Kenyan banks are urging the Central Bank of Kenya (CBK) to keep its main interest rate unchanged as the financial sector completes a major shift in how loans are priced. Through the Kenya Bankers Association (KBA), banks want the Central Bank Rate (CBR) to remain at 9 per cent ahead of the Monetary Policy Committee meeting, saying the focus should now be on allowing recent rate cuts to work through the system rather than making another adjustment.
The request comes as banks and borrowers prepare to finish moving Kenya shilling variable-rate loans to the new risk-based pricing model by the end of February 2026. Holding the rate steady, the banks argue, would reduce confusion and give lenders time to clearly adjust loan terms.

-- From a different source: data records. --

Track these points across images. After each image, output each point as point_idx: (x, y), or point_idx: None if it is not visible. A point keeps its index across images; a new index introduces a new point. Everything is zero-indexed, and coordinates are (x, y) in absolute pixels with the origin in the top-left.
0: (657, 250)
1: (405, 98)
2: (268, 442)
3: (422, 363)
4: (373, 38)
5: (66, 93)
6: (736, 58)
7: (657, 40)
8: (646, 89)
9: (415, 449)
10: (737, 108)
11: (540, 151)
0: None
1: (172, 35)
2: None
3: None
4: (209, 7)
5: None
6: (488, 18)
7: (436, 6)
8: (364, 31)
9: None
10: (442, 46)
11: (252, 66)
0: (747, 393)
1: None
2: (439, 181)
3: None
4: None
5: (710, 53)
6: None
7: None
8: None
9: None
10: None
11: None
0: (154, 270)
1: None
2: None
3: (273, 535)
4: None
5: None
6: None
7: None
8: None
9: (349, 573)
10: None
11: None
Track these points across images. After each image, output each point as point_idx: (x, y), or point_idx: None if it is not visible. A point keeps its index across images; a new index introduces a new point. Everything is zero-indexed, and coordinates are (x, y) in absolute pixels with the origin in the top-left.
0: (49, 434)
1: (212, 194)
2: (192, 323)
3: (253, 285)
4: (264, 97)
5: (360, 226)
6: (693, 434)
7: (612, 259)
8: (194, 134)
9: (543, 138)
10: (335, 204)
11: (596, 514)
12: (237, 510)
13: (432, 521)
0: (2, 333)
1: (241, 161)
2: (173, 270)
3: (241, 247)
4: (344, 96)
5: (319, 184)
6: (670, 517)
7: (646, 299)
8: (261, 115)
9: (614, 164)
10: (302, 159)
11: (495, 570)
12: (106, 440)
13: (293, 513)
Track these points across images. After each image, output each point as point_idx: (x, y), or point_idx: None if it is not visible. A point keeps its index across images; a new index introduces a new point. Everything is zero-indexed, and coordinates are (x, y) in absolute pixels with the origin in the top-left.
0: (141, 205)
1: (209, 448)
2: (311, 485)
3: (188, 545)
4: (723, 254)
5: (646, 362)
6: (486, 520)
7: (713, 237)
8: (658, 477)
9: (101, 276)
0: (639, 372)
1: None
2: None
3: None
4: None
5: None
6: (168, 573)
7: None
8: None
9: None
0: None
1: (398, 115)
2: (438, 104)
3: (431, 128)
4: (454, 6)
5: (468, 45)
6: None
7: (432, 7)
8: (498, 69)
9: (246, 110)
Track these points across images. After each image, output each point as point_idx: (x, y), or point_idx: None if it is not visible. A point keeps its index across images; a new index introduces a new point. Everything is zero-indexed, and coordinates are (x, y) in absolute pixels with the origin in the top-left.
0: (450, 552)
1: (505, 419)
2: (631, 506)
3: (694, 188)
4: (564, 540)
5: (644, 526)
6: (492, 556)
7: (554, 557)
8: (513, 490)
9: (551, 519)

In December, the CBK cut the policy rate by 25 basis points to 9 per cent, following earlier reductions. The central bank pointed to lower inflation, a stable shilling and early signs of stronger private-sector lending.
Banks say a pause would make it easier to see whether these cuts are actually lowering borrowing costs for households and businesses. Instead of watching the headline rate, attention is shifting to how fast banks change loan prices, how clear the new terms are, and whether credit starts flowing to businesses and productive sectors.
If the CBK keeps the rate at 9 per cent, borrowers are expected to closely check their revised loan terms in February, when most repricing under the new system is set to take effect.